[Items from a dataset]
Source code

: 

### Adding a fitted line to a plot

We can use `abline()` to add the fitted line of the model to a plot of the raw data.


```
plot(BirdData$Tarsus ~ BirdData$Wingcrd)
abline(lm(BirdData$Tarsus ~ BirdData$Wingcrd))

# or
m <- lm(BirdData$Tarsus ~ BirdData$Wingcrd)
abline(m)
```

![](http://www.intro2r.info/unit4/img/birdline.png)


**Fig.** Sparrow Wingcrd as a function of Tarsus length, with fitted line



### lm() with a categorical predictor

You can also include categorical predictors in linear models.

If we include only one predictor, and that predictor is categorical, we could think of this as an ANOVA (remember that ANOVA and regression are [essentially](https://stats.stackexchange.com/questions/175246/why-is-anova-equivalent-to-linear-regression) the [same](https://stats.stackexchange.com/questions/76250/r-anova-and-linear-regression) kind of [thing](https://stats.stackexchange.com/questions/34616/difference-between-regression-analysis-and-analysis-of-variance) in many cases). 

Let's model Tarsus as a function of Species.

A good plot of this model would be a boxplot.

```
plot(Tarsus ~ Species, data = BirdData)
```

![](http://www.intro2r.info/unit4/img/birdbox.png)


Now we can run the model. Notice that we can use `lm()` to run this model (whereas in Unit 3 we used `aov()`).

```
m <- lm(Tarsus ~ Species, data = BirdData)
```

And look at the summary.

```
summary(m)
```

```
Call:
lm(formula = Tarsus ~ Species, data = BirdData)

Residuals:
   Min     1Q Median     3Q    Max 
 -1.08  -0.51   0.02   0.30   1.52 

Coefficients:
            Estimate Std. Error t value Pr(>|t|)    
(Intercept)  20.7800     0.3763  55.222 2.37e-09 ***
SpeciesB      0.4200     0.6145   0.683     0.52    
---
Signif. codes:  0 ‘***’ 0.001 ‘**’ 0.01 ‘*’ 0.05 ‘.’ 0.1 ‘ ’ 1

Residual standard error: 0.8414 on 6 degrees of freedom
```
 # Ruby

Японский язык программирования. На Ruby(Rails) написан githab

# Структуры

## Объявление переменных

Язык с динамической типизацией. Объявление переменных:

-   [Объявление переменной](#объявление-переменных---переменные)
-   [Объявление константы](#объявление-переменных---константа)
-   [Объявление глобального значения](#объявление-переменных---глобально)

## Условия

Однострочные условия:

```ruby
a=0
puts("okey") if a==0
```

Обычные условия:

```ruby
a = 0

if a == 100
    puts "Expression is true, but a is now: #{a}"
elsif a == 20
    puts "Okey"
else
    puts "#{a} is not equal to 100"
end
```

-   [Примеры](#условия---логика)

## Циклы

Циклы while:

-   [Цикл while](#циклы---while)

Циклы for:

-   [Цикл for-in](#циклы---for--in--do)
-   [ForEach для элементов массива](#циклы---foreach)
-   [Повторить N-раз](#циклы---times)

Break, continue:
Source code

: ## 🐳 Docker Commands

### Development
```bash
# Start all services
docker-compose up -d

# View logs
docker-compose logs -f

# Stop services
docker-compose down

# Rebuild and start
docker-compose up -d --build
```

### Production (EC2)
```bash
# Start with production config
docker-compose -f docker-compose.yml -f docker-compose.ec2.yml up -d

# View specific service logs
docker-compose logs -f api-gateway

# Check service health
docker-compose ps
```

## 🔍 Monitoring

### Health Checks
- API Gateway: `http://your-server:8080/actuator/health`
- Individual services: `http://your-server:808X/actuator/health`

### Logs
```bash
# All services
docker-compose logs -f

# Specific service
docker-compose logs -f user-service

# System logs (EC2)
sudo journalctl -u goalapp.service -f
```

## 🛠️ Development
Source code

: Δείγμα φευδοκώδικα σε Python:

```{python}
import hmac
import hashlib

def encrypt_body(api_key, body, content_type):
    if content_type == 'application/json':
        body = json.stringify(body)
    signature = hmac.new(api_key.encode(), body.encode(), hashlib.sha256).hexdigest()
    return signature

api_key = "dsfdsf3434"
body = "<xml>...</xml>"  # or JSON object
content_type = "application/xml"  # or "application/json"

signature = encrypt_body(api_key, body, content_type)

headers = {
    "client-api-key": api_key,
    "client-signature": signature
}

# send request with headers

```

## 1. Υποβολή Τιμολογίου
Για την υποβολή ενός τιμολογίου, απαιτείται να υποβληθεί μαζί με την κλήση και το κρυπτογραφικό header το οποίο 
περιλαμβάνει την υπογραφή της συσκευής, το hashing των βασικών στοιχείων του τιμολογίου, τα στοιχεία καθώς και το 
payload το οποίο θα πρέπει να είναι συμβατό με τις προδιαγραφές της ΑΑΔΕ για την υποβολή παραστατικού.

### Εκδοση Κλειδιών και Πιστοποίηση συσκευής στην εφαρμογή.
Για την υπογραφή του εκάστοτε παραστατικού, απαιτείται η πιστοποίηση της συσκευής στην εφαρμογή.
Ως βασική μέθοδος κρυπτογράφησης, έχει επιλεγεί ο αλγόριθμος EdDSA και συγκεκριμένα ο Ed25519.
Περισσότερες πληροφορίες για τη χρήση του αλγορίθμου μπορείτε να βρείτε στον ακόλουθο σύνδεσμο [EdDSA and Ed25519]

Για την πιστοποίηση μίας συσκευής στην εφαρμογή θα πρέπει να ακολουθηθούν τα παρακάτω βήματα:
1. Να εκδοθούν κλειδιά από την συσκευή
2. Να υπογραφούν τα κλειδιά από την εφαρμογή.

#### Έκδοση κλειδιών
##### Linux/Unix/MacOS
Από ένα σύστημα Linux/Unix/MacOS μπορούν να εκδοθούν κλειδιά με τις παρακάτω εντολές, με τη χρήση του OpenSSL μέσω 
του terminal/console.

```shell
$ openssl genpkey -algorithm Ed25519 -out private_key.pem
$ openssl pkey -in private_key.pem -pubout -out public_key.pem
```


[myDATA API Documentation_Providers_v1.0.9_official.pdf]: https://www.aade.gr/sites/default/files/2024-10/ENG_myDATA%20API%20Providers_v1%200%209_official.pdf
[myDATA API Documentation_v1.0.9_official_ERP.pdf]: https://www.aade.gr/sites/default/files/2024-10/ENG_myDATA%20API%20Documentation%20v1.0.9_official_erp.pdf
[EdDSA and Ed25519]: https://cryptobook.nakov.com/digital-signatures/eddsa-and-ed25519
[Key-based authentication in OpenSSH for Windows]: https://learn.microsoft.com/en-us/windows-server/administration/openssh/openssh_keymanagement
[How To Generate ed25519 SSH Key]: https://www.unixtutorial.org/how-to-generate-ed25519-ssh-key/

# WHAT TO WORK ON:
Set every record down word for word, omitting none.

# OUTPUT OF THE EXERCISE:
Source code

: 

### Adding a fitted line to a plot

We can use `abline()` to add the fitted line of the model to a plot of the raw data.


```
plot(BirdData$Tarsus ~ BirdData$Wingcrd)
abline(lm(BirdData$Tarsus ~ BirdData$Wingcrd))

# or
m <- lm(BirdData$Tarsus ~ BirdData$Wingcrd)
abline(m)
```

![](http://www.intro2r.info/unit4/img/birdline.png)


**Fig.** Sparrow Wingcrd as a function of Tarsus length, with fitted line



### lm() with a categorical predictor

You can also include categorical predictors in linear models.

If we include only one predictor, and that predictor is categorical, we could think of this as an ANOVA (remember that ANOVA and regression are [essentially](https://stats.stackexchange.com/questions/175246/why-is-anova-equivalent-to-linear-regression) the [same](https://stats.stackexchange.com/questions/76250/r-anova-and-linear-regression) kind of [thing](https://stats.stackexchange.com/questions/34616/difference-between-regression-analysis-and-analysis-of-variance) in many cases). 

Let's model Tarsus as a function of Species.

A good plot of this model would be a boxplot.

```
plot(Tarsus ~ Species, data = BirdData)
```

![](http://www.intro2r.info/unit4/img/birdbox.png)


Now we can run the model. Notice that we can use `lm()` to run this model (whereas in Unit 3 we used `aov()`).

```
m <- lm(Tarsus ~ Species, data = BirdData)
```

And look at the summary.

```
summary(m)
```

```
Call:
lm(formula = Tarsus ~ Species, data = BirdData)

Residuals:
   Min     1Q Median     3Q    Max 
 -1.08  -0.51   0.02   0.30   1.52 

Coefficients:
            Estimate Std. Error t value Pr(>|t|)    
(Intercept)  20.7800     0.3763  55.222 2.37e-09 ***
SpeciesB      0.4200     0.6145   0.683     0.52    
---
Signif. codes:  0 ‘***’ 0.001 ‘**’ 0.01 ‘*’ 0.05 ‘.’ 0.1 ‘ ’ 1

Residual standard error: 0.8414 on 6 degrees of freedom
```
 # Ruby

Японский язык программирования. На Ruby(Rails) написан githab

# Структуры

## Объявление переменных

Язык с динамической типизацией. Объявление переменных:

-   [Объявление переменной](#объявление-переменных---переменные)
-   [Объявление константы](#объявление-переменных---константа)
-   [Объявление глобального значения](#объявление-переменных---глобально)

## Условия

Однострочные условия:

```ruby
a=0
puts("okey") if a==0
```

Обычные условия:

```ruby
a = 0

if a == 100
    puts "Expression is true, but a is now: #{a}"
elsif a == 20
    puts "Okey"
else
    puts "#{a} is not equal to 100"
end
```

-   [Примеры](#условия---логика)

## Циклы

Циклы while:

-   [Цикл while](#циклы---while)

Циклы for:

-   [Цикл for-in](#циклы---for--in--do)
-   [ForEach для элементов массива](#циклы---foreach)
-   [Повторить N-раз](#циклы---times)

Break, continue:
Source code

: ## 🐳 Docker Commands

### Development
```bash
# Start all services
docker-compose up -d

# View logs
docker-compose logs -f

# Stop services
docker-compose down

# Rebuild and start
docker-compose up -d --build
```

### Production (EC2)
```bash
# Start with production config
docker-compose -f docker-compose.yml -f docker-compose.ec2.yml up -d

# View specific service logs
docker-compose logs -f api-gateway

# Check service health
docker-compose ps
```

## 🔍 Monitoring

### Health Checks
- API Gateway: `http://your-server:8080/actuator/health`
- Individual services: `http://your-server:808X/actuator/health`

### Logs
```bash
# All services
docker-compose logs -f

# Specific service
docker-compose logs -f user-service

# System logs (EC2)
sudo journalctl -u goalapp.service -f
```

## 🛠️ Development
Source code

: Δείγμα φευδοκώδικα σε Python:

```{python}
import hmac
import hashlib

def encrypt_body(api_key, body, content_type):
    if content_type == 'application/json':
        body = json.stringify(body)
    signature = hmac.new(api_key.encode(), body.encode(), hashlib.sha256).hexdigest()
    return signature

api_key = "dsfdsf3434"
body = "<xml>...</xml>"  # or JSON object
content_type = "application/xml"  # or "application/json"

signature = encrypt_body(api_key, body, content_type)

headers = {
    "client-api-key": api_key,
    "client-signature": signature
}

# send request with headers

```

## 1. Υποβολή Τιμολογίου
Για την υποβολή ενός τιμολογίου, απαιτείται να υποβληθεί μαζί με την κλήση και το κρυπτογραφικό header το οποίο 
περιλαμβάνει την υπογραφή της συσκευής, το hashing των βασικών στοιχείων του τιμολογίου, τα στοιχεία καθώς και το 
payload το οποίο θα πρέπει να είναι συμβατό με τις προδιαγραφές της ΑΑΔΕ για την υποβολή παραστατικού.

### Εκδοση Κλειδιών και Πιστοποίηση συσκευής στην εφαρμογή.
Για την υπογραφή του εκάστοτε παραστατικού, απαιτείται η πιστοποίηση της συσκευής στην εφαρμογή.
Ως βασική μέθοδος κρυπτογράφησης, έχει επιλεγεί ο αλγόριθμος EdDSA και συγκεκριμένα ο Ed25519.
Περισσότερες πληροφορίες για τη χρήση του αλγορίθμου μπορείτε να βρείτε στον ακόλουθο σύνδεσμο [EdDSA and Ed25519]

Για την πιστοποίηση μίας συσκευής στην εφαρμογή θα πρέπει να ακολουθηθούν τα παρακάτω βήματα:
1. Να εκδοθούν κλειδιά από την συσκευή
2. Να υπογραφούν τα κλειδιά από την εφαρμογή.

#### Έκδοση κλειδιών
##### Linux/Unix/MacOS
Από ένα σύστημα Linux/Unix/MacOS μπορούν να εκδοθούν κλειδιά με τις παρακάτω εντολές, με τη χρήση του OpenSSL μέσω 
του terminal/console.

```shell
$ openssl genpkey -algorithm Ed25519 -out private_key.pem
$ openssl pkey -in private_key.pem -pubout -out public_key.pem
```


[myDATA API Documentation_Providers_v1.0.9_official.pdf]: https://www.aade.gr/sites/default/files/2024-10/ENG_myDATA%20API%20Providers_v1%200%209_official.pdf
[myDATA API Documentation_v1.0.9_official_ERP.pdf]: https://www.aade.gr/sites/default/files/2024-10/ENG_myDATA%20API%20Documentation%20v1.0.9_official_erp.pdf
[EdDSA and Ed25519]: https://cryptobook.nakov.com/digital-signatures/eddsa-and-ed25519
[Key-based authentication in OpenSSH for Windows]: https://learn.microsoft.com/en-us/windows-server/administration/openssh/openssh_keymanagement
[How To Generate ed25519 SSH Key]: https://www.unixtutorial.org/how-to-generate-ed25519-ssh-key/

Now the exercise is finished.